About 3:45 PM I was jarred from my sleep by the constant sound of thunder. This wasn't you're everyday, run of the mill thunderstorm. I jolted out of bed to turn off my computer and in just the nick of time it seems. I had just shut down the box and was unplugging everything from the wall when the power went out. I unplug everything because no matter how good your surge protector is, sometimes they fail as I learned a few years ago during the Monsoon in Arizona. I lost my harddrive and mother board on that occasion and I don't want a repeat.
And this storm was a doosie. For over an hour it was constant thunder and lighting. Not the usual flash and then wait a few moments for the bang. It was a continuous roar of thunder that reminded me of my days living on Ft. Sill, Oklahoma where my barracks was sited right next to am 8" howitzer firing point. Then the hail started. Golf ball sized hailstones rained down and I was wincing as they bounced off my windshield of my truck.
But I just love them. I love to sit and watch them, especially at night when you can get the whole effect of the sheer power. No Fourth of July fireworks display will ever compair to God's magnificent light show.
So, as I had no power and I discovered later no phone, I was basically screwed. Everything in my apartment is electric, so I couldn't even heat a pot of water for a cup of coffee. So I just sat and read a Tom Clancy book by candle light until it was time to go to work. That in itself was quite relaxing. The one good thing I did realize though that the water heater for my place in gas, and I'm on city water, so I still had hot water for a shower.

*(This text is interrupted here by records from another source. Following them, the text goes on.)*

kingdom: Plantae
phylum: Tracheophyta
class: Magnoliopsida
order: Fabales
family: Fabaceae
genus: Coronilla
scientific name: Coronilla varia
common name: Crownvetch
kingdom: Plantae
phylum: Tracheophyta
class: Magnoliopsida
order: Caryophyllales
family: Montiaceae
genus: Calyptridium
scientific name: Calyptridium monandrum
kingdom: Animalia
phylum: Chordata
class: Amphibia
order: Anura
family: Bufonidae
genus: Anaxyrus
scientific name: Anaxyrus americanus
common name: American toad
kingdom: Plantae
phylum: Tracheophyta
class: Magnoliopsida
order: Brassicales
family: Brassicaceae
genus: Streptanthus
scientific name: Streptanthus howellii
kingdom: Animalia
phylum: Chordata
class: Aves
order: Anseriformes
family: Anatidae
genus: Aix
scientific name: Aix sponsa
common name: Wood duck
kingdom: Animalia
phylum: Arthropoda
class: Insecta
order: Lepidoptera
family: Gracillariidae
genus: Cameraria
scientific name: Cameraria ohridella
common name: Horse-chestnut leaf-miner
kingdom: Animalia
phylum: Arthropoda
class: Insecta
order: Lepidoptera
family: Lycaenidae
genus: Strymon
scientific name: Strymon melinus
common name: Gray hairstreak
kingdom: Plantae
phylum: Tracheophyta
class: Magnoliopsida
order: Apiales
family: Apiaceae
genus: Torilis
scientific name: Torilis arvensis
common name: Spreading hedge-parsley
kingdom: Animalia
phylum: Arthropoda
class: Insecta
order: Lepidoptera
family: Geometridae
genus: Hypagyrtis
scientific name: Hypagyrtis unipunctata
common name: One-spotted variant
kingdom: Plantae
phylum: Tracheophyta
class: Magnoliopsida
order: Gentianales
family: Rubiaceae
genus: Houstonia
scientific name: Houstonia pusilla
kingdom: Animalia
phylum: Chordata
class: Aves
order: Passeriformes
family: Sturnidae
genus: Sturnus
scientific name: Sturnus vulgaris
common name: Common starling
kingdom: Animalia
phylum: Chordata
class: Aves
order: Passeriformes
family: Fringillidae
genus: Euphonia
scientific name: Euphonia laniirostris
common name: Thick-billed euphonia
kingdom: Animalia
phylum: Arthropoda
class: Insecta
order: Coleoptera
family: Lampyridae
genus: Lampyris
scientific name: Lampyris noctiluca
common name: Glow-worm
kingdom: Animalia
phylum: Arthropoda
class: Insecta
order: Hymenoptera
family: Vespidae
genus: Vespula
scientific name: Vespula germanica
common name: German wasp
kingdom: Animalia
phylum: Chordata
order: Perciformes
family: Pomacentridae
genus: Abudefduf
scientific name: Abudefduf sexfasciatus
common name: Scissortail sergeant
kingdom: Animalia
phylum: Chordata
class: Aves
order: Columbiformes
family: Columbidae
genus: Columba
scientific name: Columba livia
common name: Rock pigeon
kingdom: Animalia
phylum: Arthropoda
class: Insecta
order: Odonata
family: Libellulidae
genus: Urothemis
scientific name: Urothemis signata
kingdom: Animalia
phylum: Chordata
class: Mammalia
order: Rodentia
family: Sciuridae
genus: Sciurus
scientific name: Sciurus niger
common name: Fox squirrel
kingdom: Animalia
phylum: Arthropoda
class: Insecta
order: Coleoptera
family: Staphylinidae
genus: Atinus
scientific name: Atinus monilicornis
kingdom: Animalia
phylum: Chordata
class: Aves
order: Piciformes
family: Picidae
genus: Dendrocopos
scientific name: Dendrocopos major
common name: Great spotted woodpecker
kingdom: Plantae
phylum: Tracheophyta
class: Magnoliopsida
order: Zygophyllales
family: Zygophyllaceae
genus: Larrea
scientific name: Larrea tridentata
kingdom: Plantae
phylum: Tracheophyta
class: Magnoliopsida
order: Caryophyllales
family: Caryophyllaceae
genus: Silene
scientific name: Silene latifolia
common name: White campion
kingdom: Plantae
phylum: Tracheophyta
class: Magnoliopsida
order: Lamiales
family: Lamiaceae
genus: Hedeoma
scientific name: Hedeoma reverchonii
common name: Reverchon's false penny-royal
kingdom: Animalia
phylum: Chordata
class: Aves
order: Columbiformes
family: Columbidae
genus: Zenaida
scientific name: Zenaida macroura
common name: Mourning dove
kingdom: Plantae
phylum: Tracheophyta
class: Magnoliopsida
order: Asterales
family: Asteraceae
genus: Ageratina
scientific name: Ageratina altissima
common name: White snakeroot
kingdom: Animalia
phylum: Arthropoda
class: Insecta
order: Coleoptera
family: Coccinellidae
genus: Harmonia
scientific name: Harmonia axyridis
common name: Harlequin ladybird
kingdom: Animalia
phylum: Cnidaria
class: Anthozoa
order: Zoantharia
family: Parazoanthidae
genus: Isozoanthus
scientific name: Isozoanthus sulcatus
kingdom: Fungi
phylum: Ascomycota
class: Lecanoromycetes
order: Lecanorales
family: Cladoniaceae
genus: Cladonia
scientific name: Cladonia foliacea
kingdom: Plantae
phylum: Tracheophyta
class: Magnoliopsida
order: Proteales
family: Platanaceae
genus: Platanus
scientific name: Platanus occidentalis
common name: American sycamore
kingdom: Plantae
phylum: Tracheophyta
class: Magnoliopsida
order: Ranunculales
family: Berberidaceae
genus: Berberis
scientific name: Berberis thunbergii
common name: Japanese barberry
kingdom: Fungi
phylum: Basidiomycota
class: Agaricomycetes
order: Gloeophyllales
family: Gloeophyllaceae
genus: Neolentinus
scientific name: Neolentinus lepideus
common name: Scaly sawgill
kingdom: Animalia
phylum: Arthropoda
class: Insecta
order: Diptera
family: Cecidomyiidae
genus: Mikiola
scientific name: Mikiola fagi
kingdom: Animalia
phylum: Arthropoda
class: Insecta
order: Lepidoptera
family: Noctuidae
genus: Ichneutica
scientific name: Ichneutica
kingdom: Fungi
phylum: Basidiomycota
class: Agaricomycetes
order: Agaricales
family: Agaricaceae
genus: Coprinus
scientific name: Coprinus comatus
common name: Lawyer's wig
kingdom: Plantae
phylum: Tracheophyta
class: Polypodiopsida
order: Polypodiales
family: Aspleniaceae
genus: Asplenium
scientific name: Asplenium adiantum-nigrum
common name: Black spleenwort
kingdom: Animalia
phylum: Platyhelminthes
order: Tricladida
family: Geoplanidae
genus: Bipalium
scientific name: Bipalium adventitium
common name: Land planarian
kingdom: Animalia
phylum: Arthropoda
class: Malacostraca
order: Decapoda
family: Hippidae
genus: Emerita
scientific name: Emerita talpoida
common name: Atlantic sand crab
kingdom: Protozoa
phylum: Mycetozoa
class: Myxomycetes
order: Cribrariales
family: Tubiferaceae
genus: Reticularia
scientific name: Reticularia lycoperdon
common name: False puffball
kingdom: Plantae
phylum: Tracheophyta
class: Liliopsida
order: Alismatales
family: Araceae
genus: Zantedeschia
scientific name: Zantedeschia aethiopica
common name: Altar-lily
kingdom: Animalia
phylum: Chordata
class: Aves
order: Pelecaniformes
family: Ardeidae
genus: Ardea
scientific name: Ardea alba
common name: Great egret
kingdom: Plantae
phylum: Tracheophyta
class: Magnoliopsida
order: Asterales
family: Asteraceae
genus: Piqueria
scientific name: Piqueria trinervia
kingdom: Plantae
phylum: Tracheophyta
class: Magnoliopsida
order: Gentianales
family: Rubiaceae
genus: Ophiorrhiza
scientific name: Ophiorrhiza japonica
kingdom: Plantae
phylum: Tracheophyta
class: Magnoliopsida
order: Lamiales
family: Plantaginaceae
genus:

The storm was over in about an hour and a half, but it took Appalachian Power until about 9:45 PM to get the lights back on. I showered in the dark with only a candle lighting my way. That wasn't the big problem, shaving was... I was lucky not to slit my throat!
And that got me thinking on how much we are all reliant on electric. We're all screwed at this little inconvenience which one hundred years ago was almost unheard of in most homes.
How we're all shackled to it like a ball and chain and we can't survive with out it now. I was talking earlier in the day with a friend about our air conditioning, and I commented on how I didn't understand how my parents lived without it when they were growing up. (They were both children of the Great Depression, and home air conditioning wasn't even invented then) And here, not eight hours later was God giving me a little example of what life would be like without it all together.
And for that I'm eternally grateful for a few people who made it all possible. Benjamin Franklin for thinking it could be useful, Thomas Edison for applying it and lighting our way, and Nikolai Tesla for making it practical.
And lastly, but by no means least, I thank God for letting us all know with that majestic display of power yesterday that he can take it all away too.